§ **TUGAS YANG DIKERJAKAN**
Hitung jumlah baris pada entri di bawah yang memuat kata "outcomes", dengan membedakan huruf besar dan huruf kecil. Berikan angkanya saja.

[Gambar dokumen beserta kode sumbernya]

- - - - -

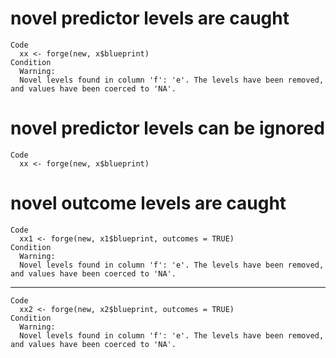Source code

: # novel predictor levels are caught

    Code
      xx <- forge(new, x$blueprint)
    Condition
      Warning:
      Novel levels found in column 'f': 'e'. The levels have been removed, and values have been coerced to 'NA'.

# novel predictor levels can be ignored

    Code
      xx <- forge(new, x$blueprint)

# novel outcome levels are caught

    Code
      xx1 <- forge(new, x1$blueprint, outcomes = TRUE)
    Condition
      Warning:
      Novel levels found in column 'f': 'e'. The levels have been removed, and values have been coerced to 'NA'.

---

    Code
      xx2 <- forge(new, x2$blueprint, outcomes = TRUE)
    Condition
      Warning:
      Novel levels found in column 'f': 'e'. The levels have been removed, and values have been coerced to 'NA'.

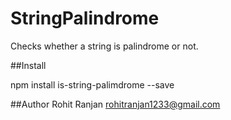 # StringPalindrome
Checks whether a string is palindrome or not.

##Install

npm install is-string-palimdrome --save

##Author
Rohit Ranjan  rohitranjan1233@gmail.com
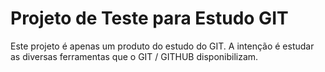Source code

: # Projeto de Teste para Estudo GIT
Este projeto é apenas um produto do estudo do GIT. A intenção é estudar as diversas ferramentas que o GIT / GITHUB disponibilizam.
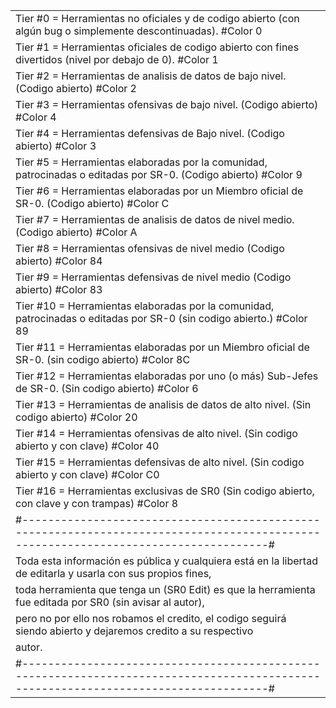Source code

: 
|                                                                                                                     |
|---------------------------------------------------------------------------------------------------------------------|
|Tier #0 = Herramientas no oficiales y de codigo abierto (con algún bug o simplemente descontinuadas). #Color 0       | 
|Tier #1 = Herramientas oficiales de codigo abierto con fines divertidos (nivel por debajo de 0). #Color 1            |
|Tier #2 = Herramientas de analisis de datos de bajo nivel. (Codigo abierto) #Color 2                                 |
|Tier #3 = Herramientas ofensivas de bajo nivel. (Codigo abierto) #Color 4                                            |
|Tier #4 = Herramientas defensivas de Bajo nivel. (Codigo abierto) #Color 3                                           | 
|Tier #5 = Herramientas elaboradas por la comunidad, patrocinadas o editadas por SR-0. (Codigo abierto) #Color 9      | 
|Tier #6 = Herramientas elaboradas por un Miembro oficial de SR-0. (Codigo abierto) #Color C                          |
|Tier #7 = Herramientas de analisis de datos de nivel medio. (Codigo abierto) #Color A                                |
|Tier #8 = Herramientas ofensivas de nivel medio (Codigo abierto) #Color 84                                           |
|Tier #9 = Herramientas defensivas de nivel medio (Codigo abierto) #Color 83                                          |
|Tier #10 = Herramientas elaboradas por la comunidad, patrocinadas o editadas por SR-0 (sin codigo abierto.) #Color 89|
|Tier #11 = Herramientas elaboradas por un Miembro oficial de SR-0. (sin codigo abierto) #Color 8C                    |
|Tier #12 = Herramientas elaboradas por uno (o más) Sub-Jefes de SR-0. (Sin codigo abierto) #Color 6                  |
|Tier #13 = Herramientas de analisis de datos de alto nivel. (Sin codigo abierto) #Color 20                           |
|Tier #14 = Herramientas ofensivas de alto nivel. (Sin codigo abierto y con clave) #Color 40                          |
|Tier #15 = Herramientas defensivas de alto nivel. (Sin codigo abierto y con clave) #Color C0                         |
|Tier #16 = Herramientas exclusivas de SR0 (Sin codigo abierto, con clave y con trampas) #Color 8                     |
| #------------------------------------------------------------------------------------------------------------------------------------# |
|Toda esta información es pública y cualquiera está en la libertad de editarla y usarla con sus propios fines,        |
|toda herramienta que tenga un (SR0 Edit) es que la herramienta fue editada por SR0 (sin avisar al autor),            |
|pero no por ello nos robamos el credito, el codigo seguirá siendo abierto y dejaremos credito a su respectivo        |
|autor.                                                                                                               |
| #------------------------------------------------------------------------------------------------------------------------------------# |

- - - - -

§ **PENYELESAIAN SOAL INI**
2